One writer's guide to Houston CityPASS
As a native Houstonian, it’s sometimes easy to take for granted the one-of-a-kind sights that this city offers. Sure, I can tell a visitor about the shows in the Theater District or why a beer-can-covered house is worth a visit, but when was the last time I checked these places out myself? Too long, which is why I recently set out on a mission to revisit some of Houston’s most sought-after sites, looking at each of them through the eyes of a visitor.
I picked up a Houston CityPASS from the Houston Visitors Center - they can also be purchased at participating attractions or online - before setting out. For those that don’t know about the CityPass program, here’s the basic scoop: Each book includes admission to five of Houston’s most popular attractions at nearly half off regular ticket pricing.
Note: Two of the five tickets provide a choice between two attractions. One is an option between the Houston Zoo and the Kemah Boardwalk, while another is a choice to visit The Children’s Museum of Houston or the Museum of Fine Arts, Houston.

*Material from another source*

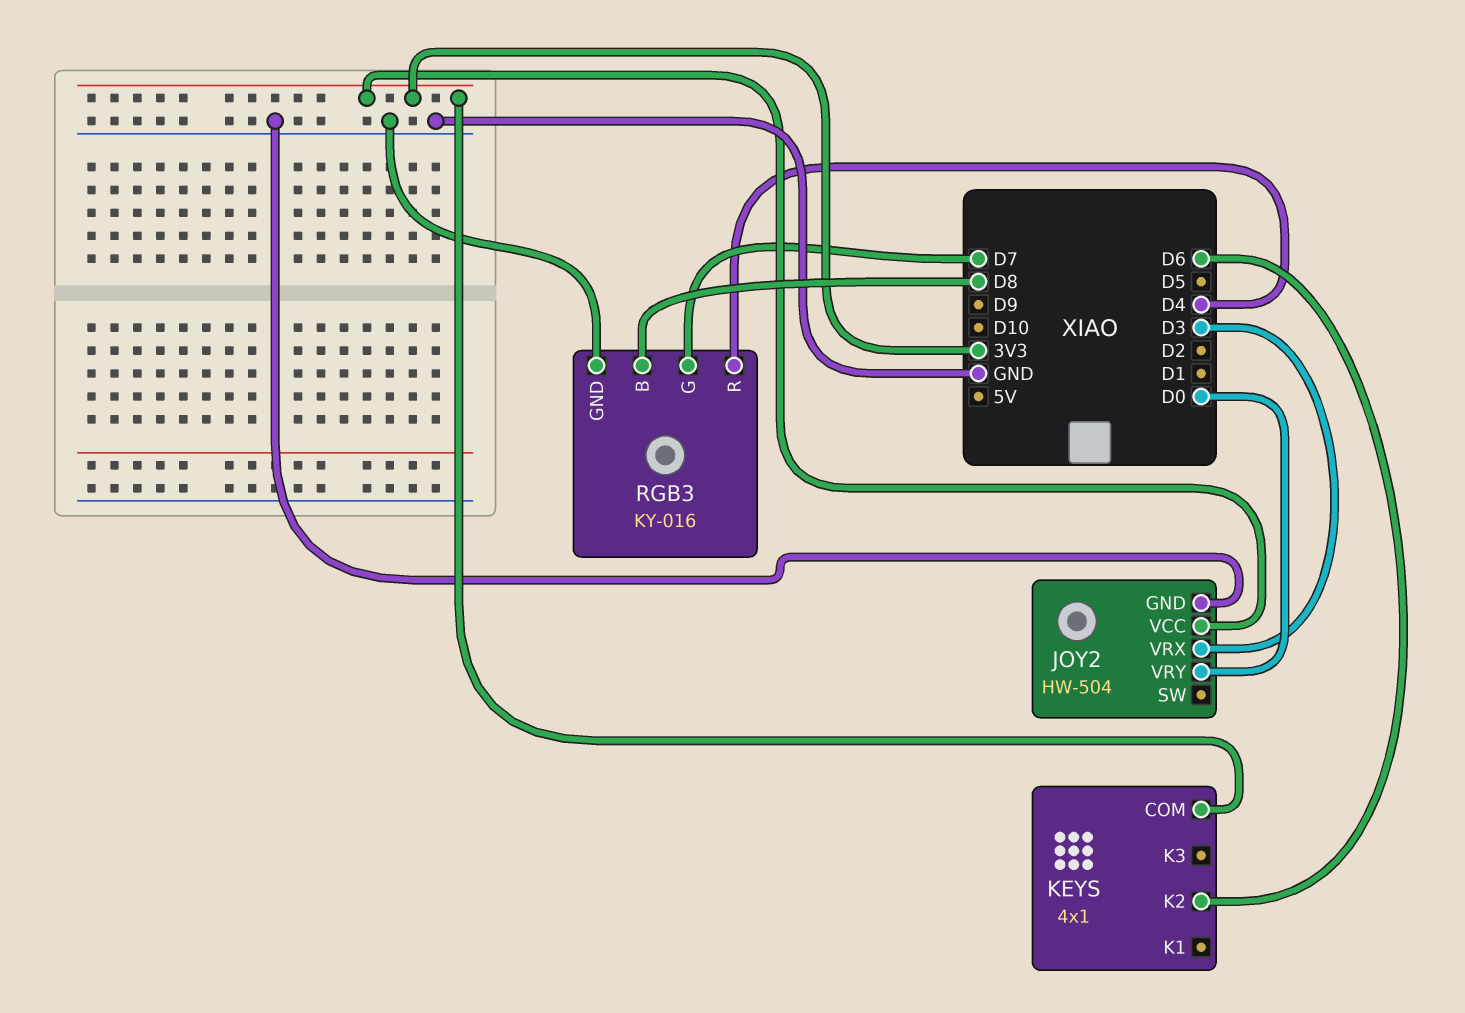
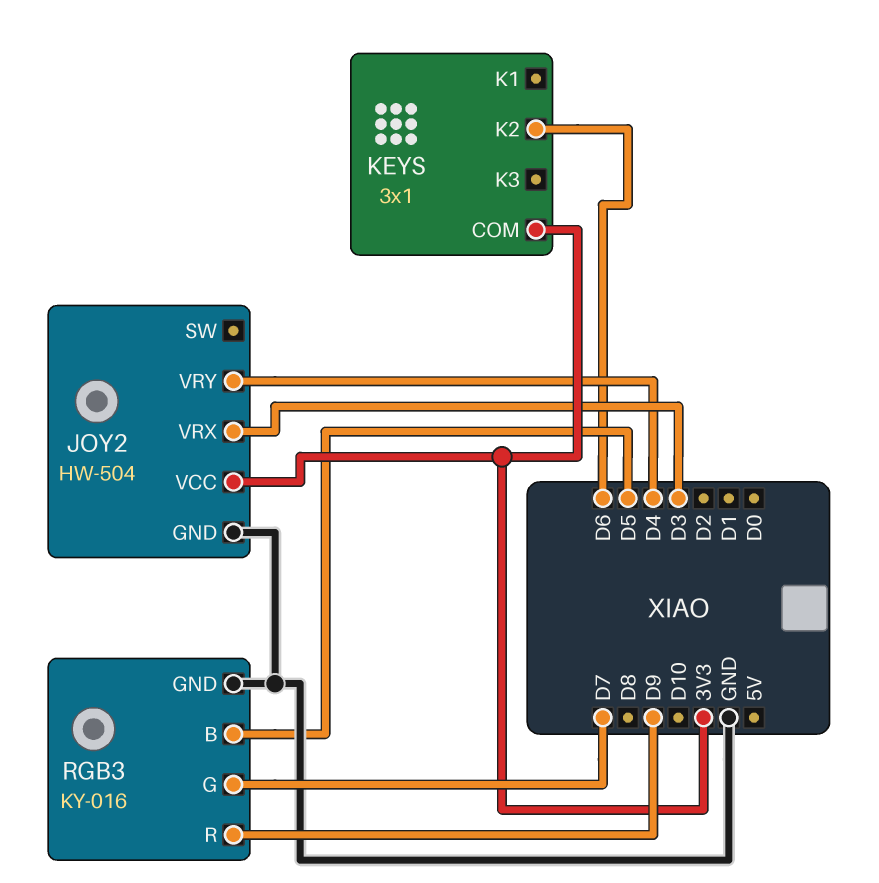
JOY2 pin VRY: D0 -> D4
KEYS: 4x1 -> 3x1
RGB3 pin B: D8 -> D5
RGB3 pin R: D4 -> D9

2:30PM: Located just a few blocks from the Visitors Center, the Downtown Aquarium was my first stop. Amusement rides and games flank the building’s south side. (For $5, CityPASS holders can upgrade their ticket for unlimited access to the ferris wheel, carousel and shark voyage train.) Once inside, ask about or look for the Aquarium’s feeding schedule sign. There are opportunities to see staff feed the seahorses, saltwater fish and play with the tigers, too. (Yes, tigers. You never know what you’ll find in Houston.) Expect to spend a couple of hours here, meandering from exhibits like the Louisiana Marsh and the shark-infested Gulf of Mexico tank to the rainforest room and the Sunken Temple exhibit, the latter of which showcases a 20-foot-long Tiger Reticulated python. Parking: $7, in the Aquarium’s lot behind the building.
10AM: Plan on carving out at least three hours when you take the brood to visit the Children's Museum of Houston. Located in the Museum District, the three-story facility unfolds in a labyrinth-like set-up, appealing to everyone from birth to 12 years (and the adults that love them). The youngest kids can crawl, play and touch upstairs in the TotSpot, while the older siblings create and construct gadgets in the lower level Invention Convention workshop. On the main floor, pint-size patrons can take on roles of city leaders, workers and shoppers in the mock community, Kidtropolis, using the debit card they receive upon check in. Some of CMH’s other highlights include Power Play, a 35-foot climbing tower, FlowWorks, a hydroenergy exhibit, and Fiddle Sticks Gifts, the museum’s smartly-stocked giftshop. Parking: For 3 or more hours, $9, in CMH’s adjacent parking garage.
10AM: I’ll be the first to admit that three hours wasn’t nearly enough time at the Museum of Fine Arts, Houston. Spread out in two, multi-level Museum District buildings, the art-filled complex is an awe-inspiring mix of sculpture, artifacts, imagery, video and installation work. Even if you aren’t a big art buff, it’s hard not to appreciate an up-close look at works by Picasso, Matisse and Rembrandt. In case you want to learn more, the MFAH offers audio tours for some of the pieces - look for the Guide by Cell icon next to the artwork. Tip: If learning makes you hungry, too, check out the Café Express on the lower level of the Beck Building. Parking: Free, across the street, in the lot along Bissonnet.
2PM (OPTION 1): Since I’ve been to the Houston Zoo in more recent years, I didn’t spend as much time visiting the reptiles, amphibians and bird exhibits. This time, I was excited to see the zoo’s new Gorilla exhibit and wander through the multi-million-dollar African Forest exhibit. In the latter, guests are taken on an eco-tour through a wooded canopy, past leaf-covered huts, the chimp house, rhinos, kudo and—beyond the gift shop—the giraffes exhibit. If you're hungry, the zoo's Twiga Terrace restaurant is a great place to grab a bite, as it overlooks the rhinos and giraffe exhibits. Parking: Free in the zoo’s lot.